Some six year olds are not very good at geography

Martin Belam by Martin Belam, 23 October 2006

The "finding" that 1 in 5 UK school children can't point to the UK on a map is currently whizzing around the internet and being reported as far afield as Australia - "Q: Where is the United Kingdom? A: You're standing in it " - and India.

Funnily enough, most people don't seem to be reporting it as "commercial company selling geography magazine aimed at children releases headline grabbing statistic which suggests parents need to buy their children geographic magazines. That's handy, eh?"

That hasn't stopped the press in UK spinning the results from a small survey of 1000 children between the ages of 6 and 14 into all geography teaching is bad, and according to The Mirror, the factual assertion that "20,000 London children did not realise they lived in the capital".

Unfortunately I haven't been able to track down the original press release online - National Geographic's press office only seems to have press releases available up until the 18th of October, or the results of the survey itself to have a look beyond the headlines.
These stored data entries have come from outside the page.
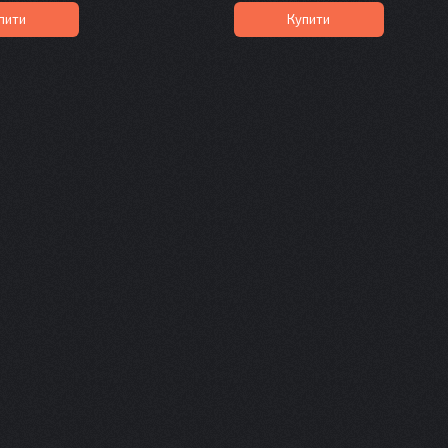
пити
Купити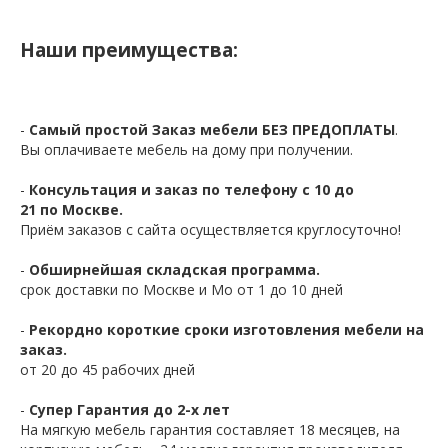
Наши преимущества:
-
Самый простой Заказ мебели БЕЗ ПРЕДОПЛАТЫ
.
Вы оплачиваете мебель на дому при получении.
-
Консультация и заказ по телефону с 10 до
21 по Москве.
Приём заказов с сайта осуществляется круглосуточно!
-
Обширнейшая складская программа.
срок доставки по Москве и Мо от 1 до 10 дней
-
Рекордно короткие сроки изготовления мебели на
заказ.
от 20 до 45 рабочих дней
-
Супер Гарантия до 2-х лет
На мягкую мебель гарантия составляет 18 месяцев, на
It was the quote from Professor Alan Smithers that caught my eye

How are children going to be able to get as much out of their life if they fail to have an understanding of the shape of the world?

I noticed it primarily because it was so similar to what he said about the downturn in students taking Physics a couple of months ago :

What kind of grip are we going to have on the world if we do not understand its physical structure?

At least The Sun treated the finding with the academic rigour it appears to deserve:

ONE in five children can’t point to the UK on a map, says a shocking new survey.

But is it any wonder kids fail . . .

In a country which made celebrated dimwit Jade Goody a millionaire?

Though, of course, they don't appear to want to take any responsibility themselves for that latter fact.